▶ **Prompt**: Nothing but an exact copy is asked for: the lines in the material below from the one with "Figure 8. An" through the one with "Figure 7: The", pictures excluded.

▶ **Supplied data**:
- - - - - - -

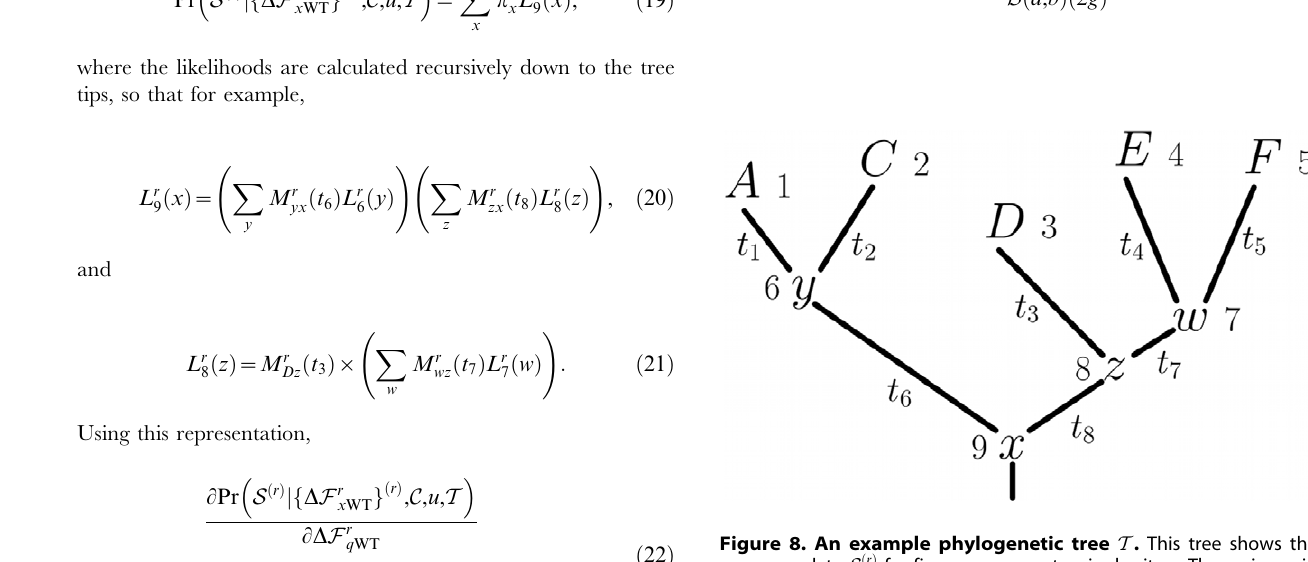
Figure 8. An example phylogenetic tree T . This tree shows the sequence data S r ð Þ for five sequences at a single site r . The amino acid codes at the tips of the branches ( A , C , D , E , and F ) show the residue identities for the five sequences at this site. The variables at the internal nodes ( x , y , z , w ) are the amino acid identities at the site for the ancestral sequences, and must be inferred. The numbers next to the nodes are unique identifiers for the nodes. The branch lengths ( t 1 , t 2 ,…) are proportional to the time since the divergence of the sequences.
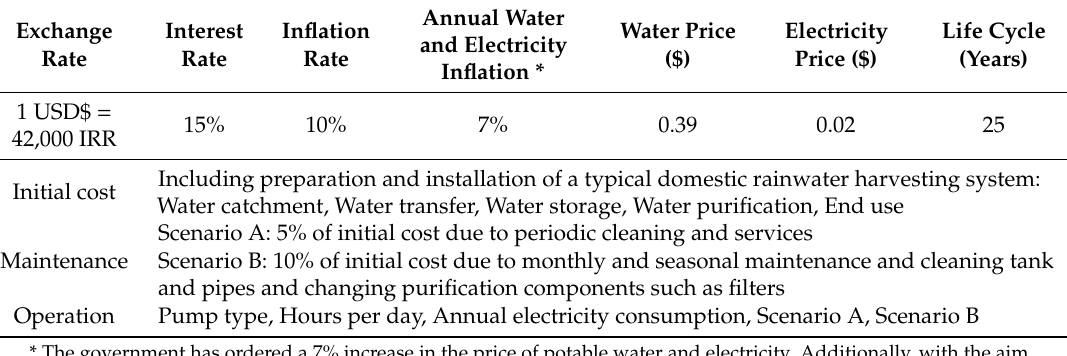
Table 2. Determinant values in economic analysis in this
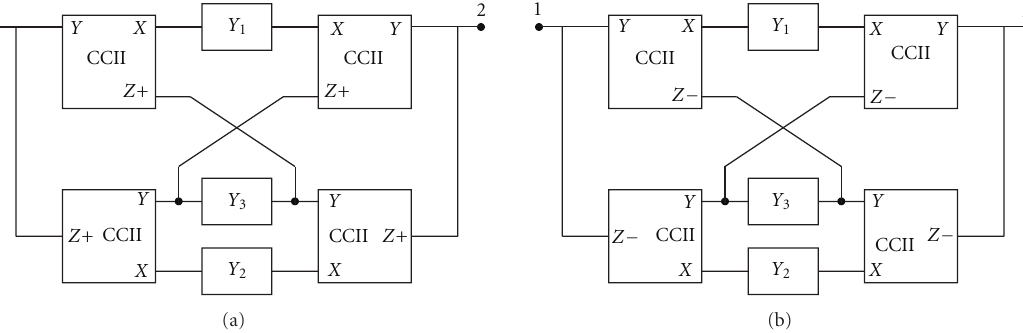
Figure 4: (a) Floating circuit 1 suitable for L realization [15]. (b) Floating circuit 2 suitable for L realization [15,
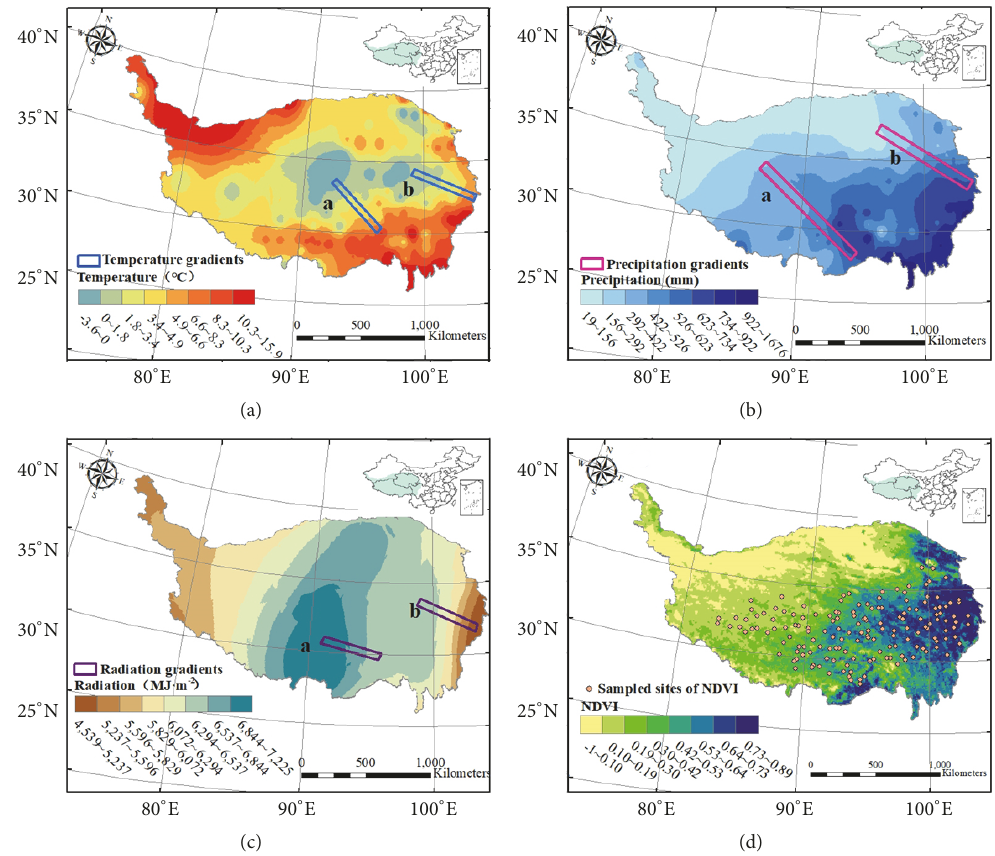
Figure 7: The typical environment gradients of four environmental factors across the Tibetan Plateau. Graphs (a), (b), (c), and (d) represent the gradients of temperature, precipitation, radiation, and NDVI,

- - - - - - -

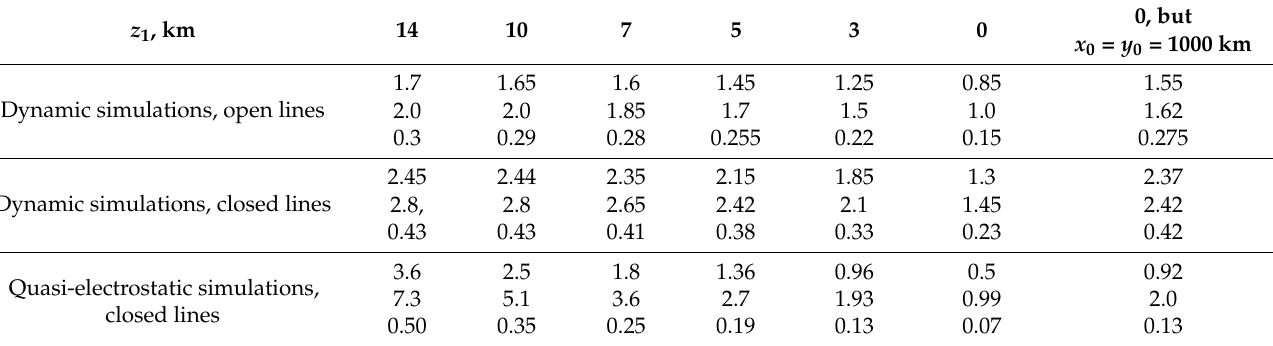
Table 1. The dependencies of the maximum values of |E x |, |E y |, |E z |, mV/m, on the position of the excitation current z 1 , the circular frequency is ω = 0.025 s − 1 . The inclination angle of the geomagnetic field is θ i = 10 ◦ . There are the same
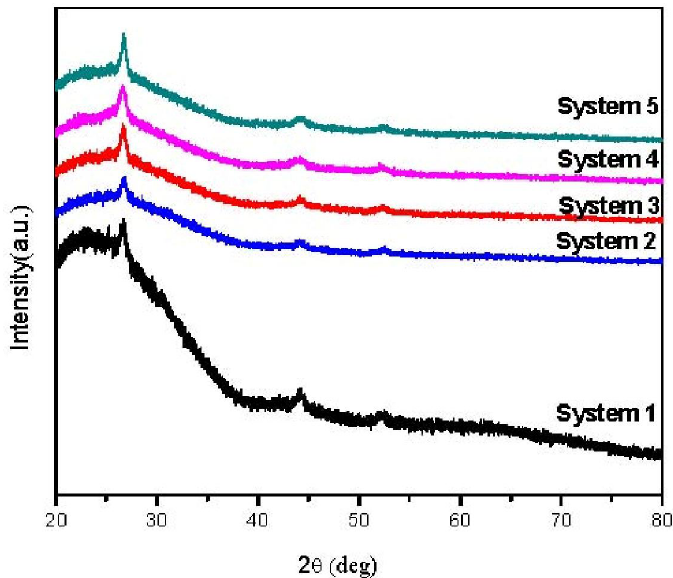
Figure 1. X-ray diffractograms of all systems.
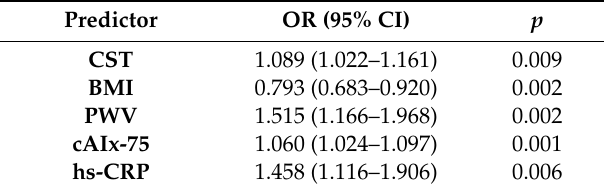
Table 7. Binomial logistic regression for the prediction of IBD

- - - - - - -

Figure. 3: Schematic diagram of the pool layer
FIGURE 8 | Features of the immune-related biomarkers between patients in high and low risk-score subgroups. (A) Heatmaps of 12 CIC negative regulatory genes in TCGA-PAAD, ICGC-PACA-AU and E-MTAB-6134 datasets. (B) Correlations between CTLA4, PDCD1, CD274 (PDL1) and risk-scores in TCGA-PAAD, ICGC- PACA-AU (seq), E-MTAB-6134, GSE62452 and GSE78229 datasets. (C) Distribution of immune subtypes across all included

- - - - - - -

▶ **Answer to the exercise**:
Figure 8. An example phylogenetic tree T . This tree shows the sequence data S r ð Þ for five sequences at a single site r . The amino acid codes at the tips of the branches ( A , C , D , E , and F ) show the residue identities for the five sequences at this site. The variables at the internal nodes ( x , y , z , w ) are the amino acid identities at the site for the ancestral sequences, and must be inferred. The numbers next to the nodes are unique identifiers for the nodes. The branch lengths ( t 1 , t 2 ,…) are proportional to the time since the divergence of the sequences.
Table 2. Determinant values in economic analysis in this
Figure 4: (a) Floating circuit 1 suitable for L realization [15]. (b) Floating circuit 2 suitable for L realization [15,
Figure 7: The typical environment gradients of four environmental factors across the Tibetan Plateau. Graphs (a), (b), (c), and (d) represent the gradients of temperature, precipitation, radiation, and NDVI,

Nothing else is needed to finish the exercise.